Task instructions
Repeat the stretch of entries below from the line with "The Directors consider" through the line with "Income arising from". Include both ends and add nothing.

Transcribed page contents
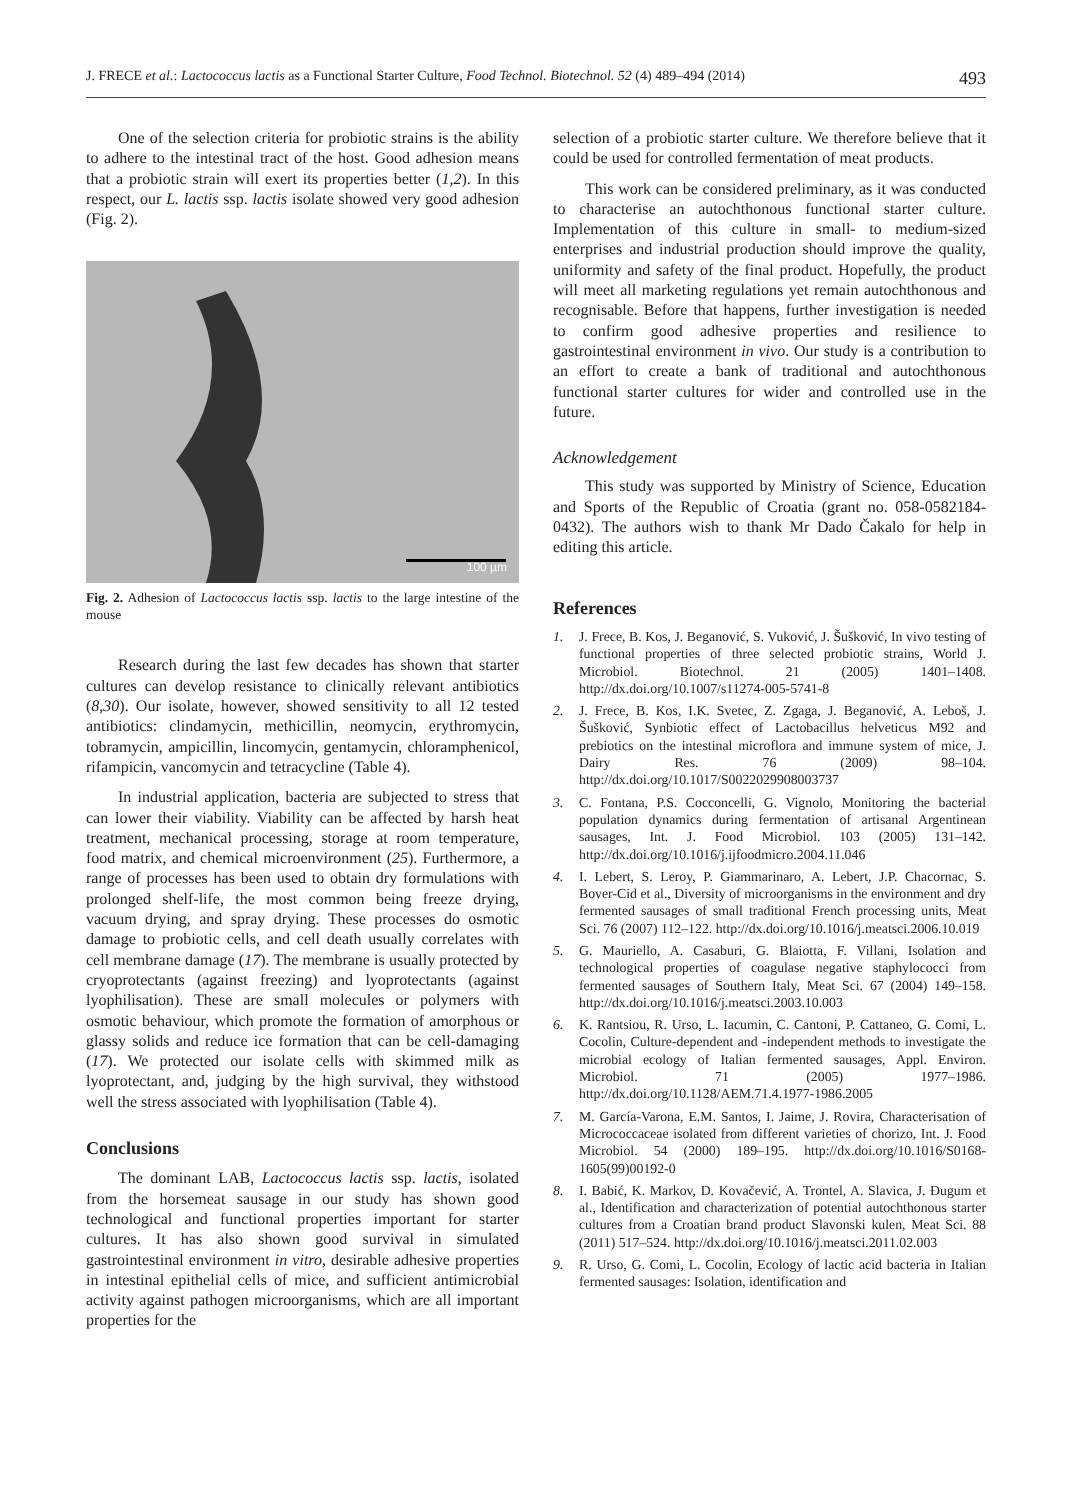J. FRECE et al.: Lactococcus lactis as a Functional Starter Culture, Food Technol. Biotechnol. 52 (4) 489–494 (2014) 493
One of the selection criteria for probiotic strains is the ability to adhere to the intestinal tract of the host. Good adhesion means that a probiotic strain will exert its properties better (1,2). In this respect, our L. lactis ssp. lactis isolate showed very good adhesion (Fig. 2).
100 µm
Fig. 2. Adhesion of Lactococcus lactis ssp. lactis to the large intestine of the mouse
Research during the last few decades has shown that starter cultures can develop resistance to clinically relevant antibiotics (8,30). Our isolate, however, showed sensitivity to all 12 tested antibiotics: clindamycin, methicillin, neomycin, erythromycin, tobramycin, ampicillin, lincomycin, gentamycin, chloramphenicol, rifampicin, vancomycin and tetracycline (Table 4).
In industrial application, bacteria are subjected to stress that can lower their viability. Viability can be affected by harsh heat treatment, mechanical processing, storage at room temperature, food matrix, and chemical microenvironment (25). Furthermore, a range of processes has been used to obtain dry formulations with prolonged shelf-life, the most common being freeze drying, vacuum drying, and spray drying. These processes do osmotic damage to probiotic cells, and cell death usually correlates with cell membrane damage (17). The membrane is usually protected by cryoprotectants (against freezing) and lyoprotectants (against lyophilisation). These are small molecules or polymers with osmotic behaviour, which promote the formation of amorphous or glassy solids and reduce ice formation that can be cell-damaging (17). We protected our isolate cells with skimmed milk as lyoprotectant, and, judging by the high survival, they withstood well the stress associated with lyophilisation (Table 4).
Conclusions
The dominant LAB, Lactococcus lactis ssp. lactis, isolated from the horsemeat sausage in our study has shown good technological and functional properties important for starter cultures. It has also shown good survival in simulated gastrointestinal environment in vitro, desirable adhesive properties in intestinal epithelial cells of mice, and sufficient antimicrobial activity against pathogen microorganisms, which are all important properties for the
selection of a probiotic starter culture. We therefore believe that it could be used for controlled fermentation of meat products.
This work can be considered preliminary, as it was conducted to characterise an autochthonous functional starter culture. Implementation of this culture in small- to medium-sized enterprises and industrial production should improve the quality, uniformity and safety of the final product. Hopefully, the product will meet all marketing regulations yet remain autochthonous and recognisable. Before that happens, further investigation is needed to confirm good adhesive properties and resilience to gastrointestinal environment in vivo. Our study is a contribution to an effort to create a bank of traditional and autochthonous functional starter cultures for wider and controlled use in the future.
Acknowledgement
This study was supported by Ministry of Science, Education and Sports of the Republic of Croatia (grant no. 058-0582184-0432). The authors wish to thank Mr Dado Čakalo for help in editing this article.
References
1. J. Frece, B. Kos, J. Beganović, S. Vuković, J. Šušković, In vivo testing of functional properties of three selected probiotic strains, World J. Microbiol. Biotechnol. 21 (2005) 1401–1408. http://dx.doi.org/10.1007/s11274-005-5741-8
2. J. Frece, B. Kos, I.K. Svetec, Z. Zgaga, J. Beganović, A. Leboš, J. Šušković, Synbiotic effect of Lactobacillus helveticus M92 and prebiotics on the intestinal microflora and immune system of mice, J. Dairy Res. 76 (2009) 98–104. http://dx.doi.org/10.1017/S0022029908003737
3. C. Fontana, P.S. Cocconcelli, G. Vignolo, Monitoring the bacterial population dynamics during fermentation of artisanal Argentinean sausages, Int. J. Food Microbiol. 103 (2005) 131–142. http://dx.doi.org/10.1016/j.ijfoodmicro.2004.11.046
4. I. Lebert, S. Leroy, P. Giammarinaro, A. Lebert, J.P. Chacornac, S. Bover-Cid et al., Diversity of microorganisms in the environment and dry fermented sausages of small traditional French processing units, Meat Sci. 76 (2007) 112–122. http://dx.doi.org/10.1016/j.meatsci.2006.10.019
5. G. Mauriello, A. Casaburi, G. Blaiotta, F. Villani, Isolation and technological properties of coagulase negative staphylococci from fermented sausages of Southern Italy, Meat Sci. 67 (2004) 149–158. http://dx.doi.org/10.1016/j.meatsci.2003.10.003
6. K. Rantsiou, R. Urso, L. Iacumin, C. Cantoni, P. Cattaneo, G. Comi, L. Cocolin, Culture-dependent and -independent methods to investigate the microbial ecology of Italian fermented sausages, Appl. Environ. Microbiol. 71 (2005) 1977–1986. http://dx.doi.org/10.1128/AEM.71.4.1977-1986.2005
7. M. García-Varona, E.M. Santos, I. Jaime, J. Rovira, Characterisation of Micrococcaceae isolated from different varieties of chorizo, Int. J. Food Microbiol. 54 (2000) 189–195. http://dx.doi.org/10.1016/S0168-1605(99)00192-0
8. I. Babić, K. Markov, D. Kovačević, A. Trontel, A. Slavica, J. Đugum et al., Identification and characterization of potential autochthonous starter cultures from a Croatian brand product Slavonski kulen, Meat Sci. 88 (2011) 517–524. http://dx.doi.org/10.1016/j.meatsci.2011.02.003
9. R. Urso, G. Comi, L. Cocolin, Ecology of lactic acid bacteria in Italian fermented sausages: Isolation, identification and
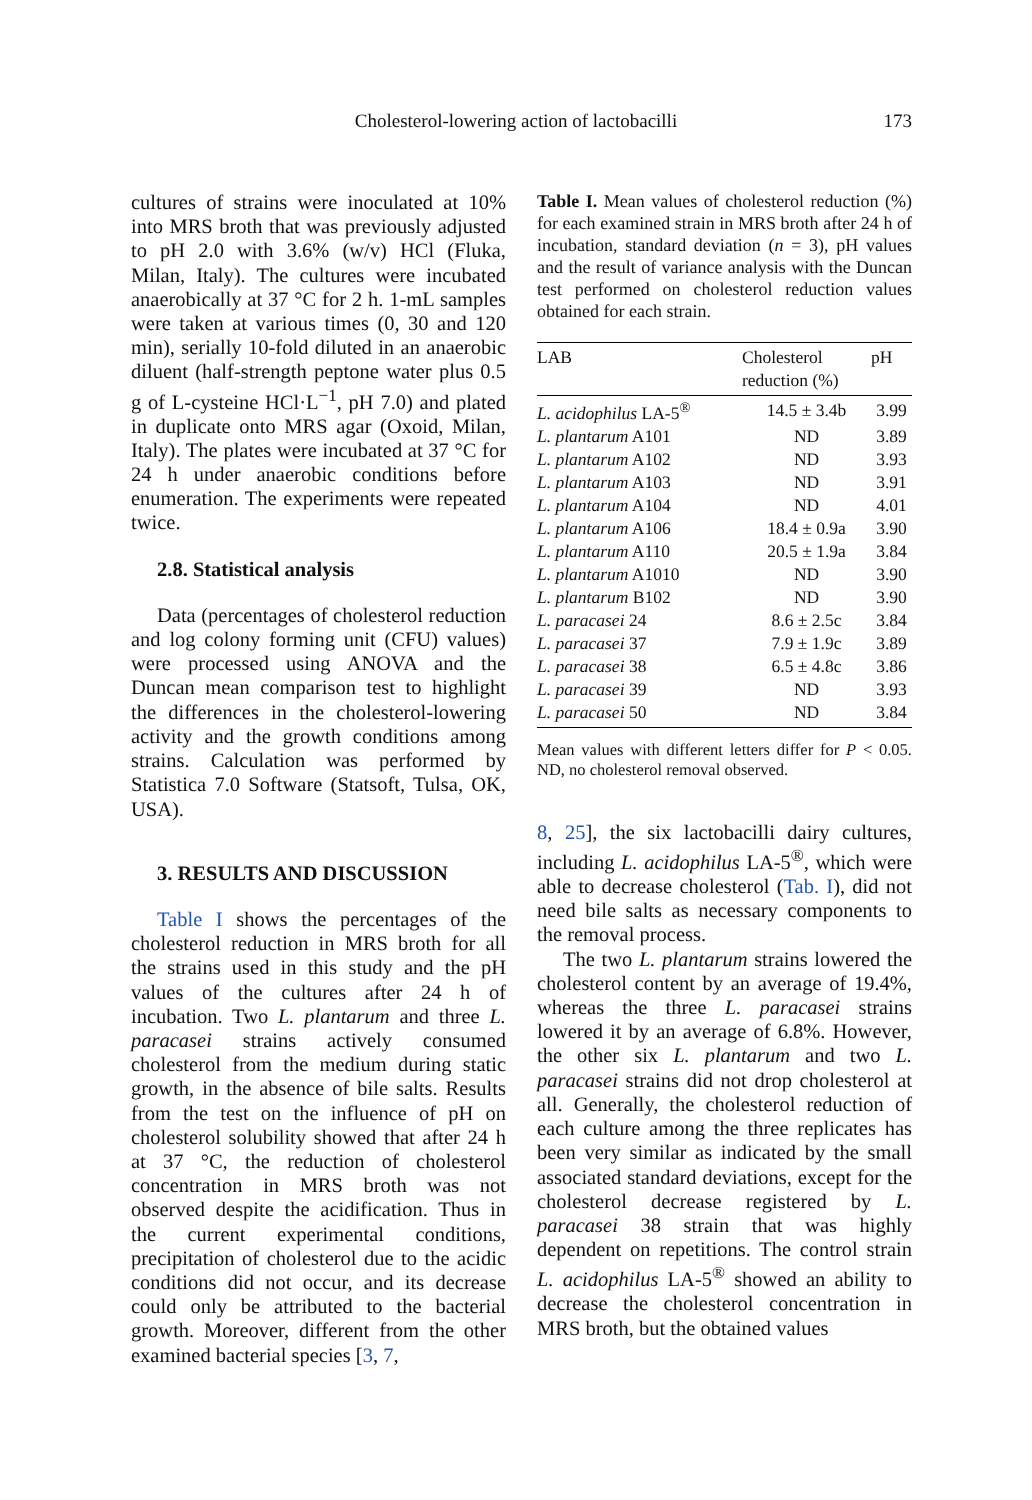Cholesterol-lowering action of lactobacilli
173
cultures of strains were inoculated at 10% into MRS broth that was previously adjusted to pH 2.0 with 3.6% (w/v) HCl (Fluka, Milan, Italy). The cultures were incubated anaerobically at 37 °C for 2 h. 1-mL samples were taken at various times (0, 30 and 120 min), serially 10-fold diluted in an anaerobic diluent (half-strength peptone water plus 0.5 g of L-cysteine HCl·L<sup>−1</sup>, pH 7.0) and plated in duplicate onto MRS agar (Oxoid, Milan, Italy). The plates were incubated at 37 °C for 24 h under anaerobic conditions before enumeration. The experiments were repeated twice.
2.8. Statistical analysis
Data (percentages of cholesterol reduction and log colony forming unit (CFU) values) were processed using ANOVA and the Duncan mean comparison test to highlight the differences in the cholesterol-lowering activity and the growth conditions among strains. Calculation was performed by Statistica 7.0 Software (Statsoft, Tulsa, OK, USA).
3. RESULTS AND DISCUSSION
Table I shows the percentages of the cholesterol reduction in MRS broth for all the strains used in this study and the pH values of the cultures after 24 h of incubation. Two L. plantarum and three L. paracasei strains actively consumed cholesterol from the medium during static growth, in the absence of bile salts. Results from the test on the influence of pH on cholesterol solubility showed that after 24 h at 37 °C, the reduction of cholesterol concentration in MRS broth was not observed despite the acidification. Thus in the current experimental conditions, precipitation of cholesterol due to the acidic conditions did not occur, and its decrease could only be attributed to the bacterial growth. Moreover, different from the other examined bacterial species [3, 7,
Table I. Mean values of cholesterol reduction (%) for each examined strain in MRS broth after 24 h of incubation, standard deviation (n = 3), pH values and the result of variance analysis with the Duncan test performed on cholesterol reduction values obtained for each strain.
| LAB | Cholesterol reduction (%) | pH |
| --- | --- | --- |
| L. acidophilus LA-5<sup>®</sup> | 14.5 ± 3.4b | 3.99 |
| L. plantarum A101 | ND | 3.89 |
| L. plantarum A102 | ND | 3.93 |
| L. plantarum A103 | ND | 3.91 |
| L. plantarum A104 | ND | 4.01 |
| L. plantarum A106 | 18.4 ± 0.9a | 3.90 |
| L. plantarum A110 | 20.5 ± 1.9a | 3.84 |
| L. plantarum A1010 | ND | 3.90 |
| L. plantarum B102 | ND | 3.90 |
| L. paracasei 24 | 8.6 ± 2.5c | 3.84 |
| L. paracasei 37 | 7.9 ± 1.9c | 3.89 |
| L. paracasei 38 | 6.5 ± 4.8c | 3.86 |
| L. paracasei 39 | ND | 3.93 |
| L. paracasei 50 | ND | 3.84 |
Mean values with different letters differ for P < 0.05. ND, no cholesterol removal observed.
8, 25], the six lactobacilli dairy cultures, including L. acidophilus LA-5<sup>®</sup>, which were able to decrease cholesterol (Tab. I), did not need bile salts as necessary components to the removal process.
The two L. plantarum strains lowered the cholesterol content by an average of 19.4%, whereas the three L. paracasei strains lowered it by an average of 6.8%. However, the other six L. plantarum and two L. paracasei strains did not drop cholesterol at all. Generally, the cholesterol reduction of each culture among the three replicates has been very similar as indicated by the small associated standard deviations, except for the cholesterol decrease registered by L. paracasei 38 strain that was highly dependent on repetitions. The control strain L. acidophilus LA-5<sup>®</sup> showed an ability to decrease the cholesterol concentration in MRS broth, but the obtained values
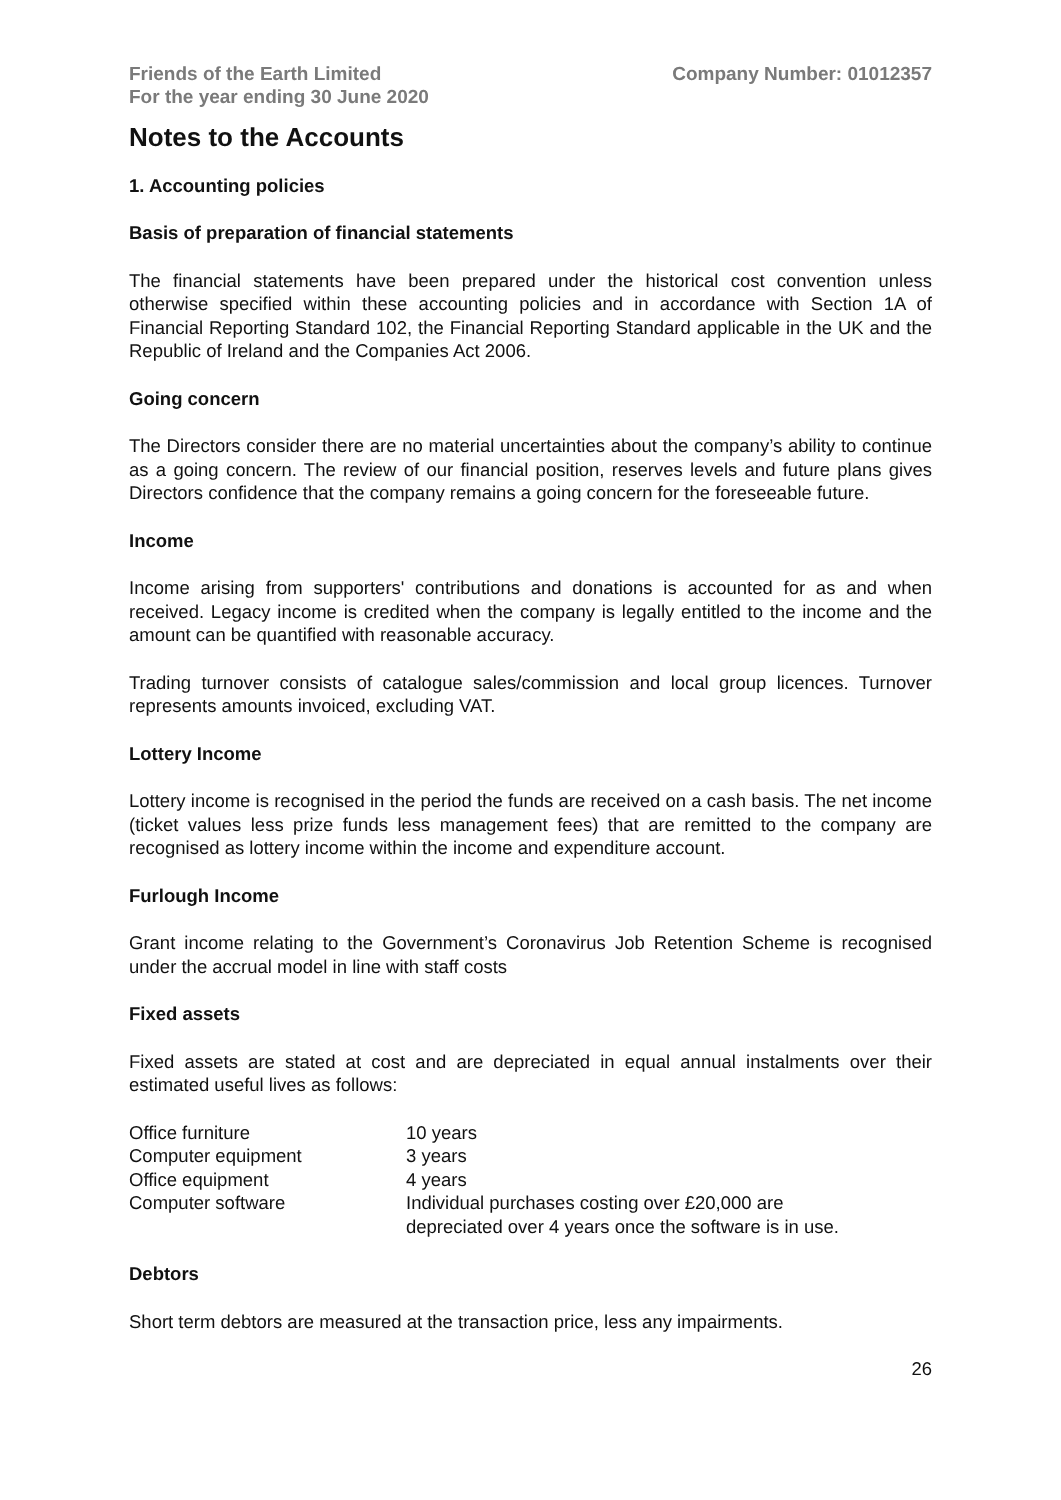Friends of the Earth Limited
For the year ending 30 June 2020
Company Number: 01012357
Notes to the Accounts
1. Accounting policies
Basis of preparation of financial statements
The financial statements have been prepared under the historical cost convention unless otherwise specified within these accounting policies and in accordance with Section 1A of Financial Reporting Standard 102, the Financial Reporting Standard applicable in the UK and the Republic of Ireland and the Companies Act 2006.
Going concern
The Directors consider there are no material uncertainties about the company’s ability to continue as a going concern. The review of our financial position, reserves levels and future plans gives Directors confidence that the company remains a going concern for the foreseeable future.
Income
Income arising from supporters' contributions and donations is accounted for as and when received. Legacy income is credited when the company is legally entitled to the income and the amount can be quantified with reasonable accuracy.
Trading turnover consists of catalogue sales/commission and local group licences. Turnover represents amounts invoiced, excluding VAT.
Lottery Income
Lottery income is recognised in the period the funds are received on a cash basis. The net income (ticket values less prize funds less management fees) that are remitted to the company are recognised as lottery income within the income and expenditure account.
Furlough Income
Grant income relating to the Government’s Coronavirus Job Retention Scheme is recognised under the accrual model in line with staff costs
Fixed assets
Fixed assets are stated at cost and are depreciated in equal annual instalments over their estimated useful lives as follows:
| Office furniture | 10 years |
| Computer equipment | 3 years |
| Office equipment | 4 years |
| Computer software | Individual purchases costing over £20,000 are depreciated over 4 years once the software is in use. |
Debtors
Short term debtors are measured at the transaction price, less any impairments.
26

Response area
The Directors consider there are no material uncertainties about the company’s ability to continue as a going concern. The review of our financial position, reserves levels and future plans gives Directors confidence that the company remains a going concern for the foreseeable future.
Income
Income arising from supporters' contributions and donations is accounted for as and when received. Legacy income is credited when the company is legally entitled to the income and the amount can be quantified with reasonable accuracy.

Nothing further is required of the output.